El joven Callimaco vuelve a Florencia enloquecido por una mujer a la que ni siquiera conoce: la bellísima y honestísima Lucrecia, casada con micer Nicias, un doctor tan rico como necio que solo desea una cosa que el dinero no le da: un hijo. Entre los dos deseos —el del amante y el del marido— se cuela Ligurio, un parásito ingenioso que urde el engaño perfecto: una poción de mandrágora que garantiza la preñez… pero que mata al primer hombre que yazca con la mujer después. La solución, claro, es meter en su cama a un desconocido que absorba el «veneno». Y ese desconocido será el propio Callimaco.
Lo genial no es la trama —vieja como el teatro— sino quién la mueve y cómo. Cada personaje cree usar a los demás y todos acaban sirviendo al mismo fin. El marido entrega a su mujer creyendo protegerla; la madre la empuja por amor; y el confesor, fray Timoteo, bendice el adulterio a cambio de unas monedas, con un razonamiento tan pulido que da escalofríos: si el resultado es bueno, ¿qué importa el medio?

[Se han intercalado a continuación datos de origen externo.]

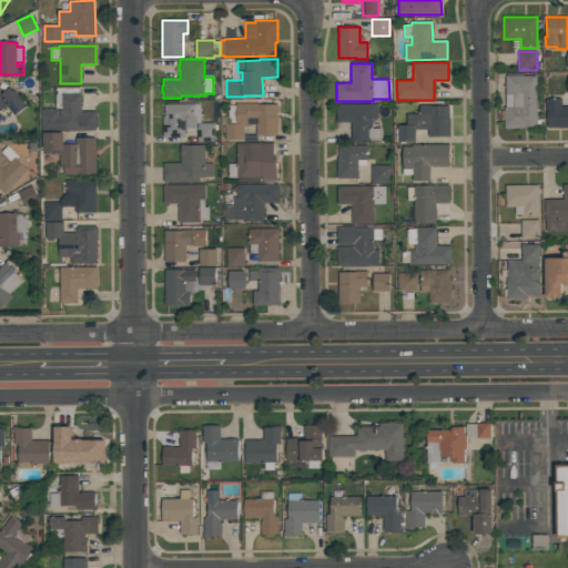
[(507,73),(523,73),(524,75),(537,75),(537,127),(528,127),(528,129),(505,130),(504,107),(506,107),(506,77),(507,77),(507,73)]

Ahí está Maquiavelo entero. La Mandrágora es El Príncipe disfrazado de carcajada: una demostración de que el ingenio (la virtù) doblega a la fortuna, de que la virtud aparente es una máscara, y de que el mundo lo gobiernan quienes entienden el deseo ajeno. Se ríe uno mucho —es una comedia de verdad, ágil y procaz— pero se sale con una incomodidad que no se va: hemos aplaudido a los tramposos.
Escrita hacia 1518 por un hombre apartado del poder, esta obrita breve se convirtió en la mejor comedia del Renacimiento italiano. Léela como lo que es: la sonrisa afilada del pensador político más lúcido y más temido de su siglo.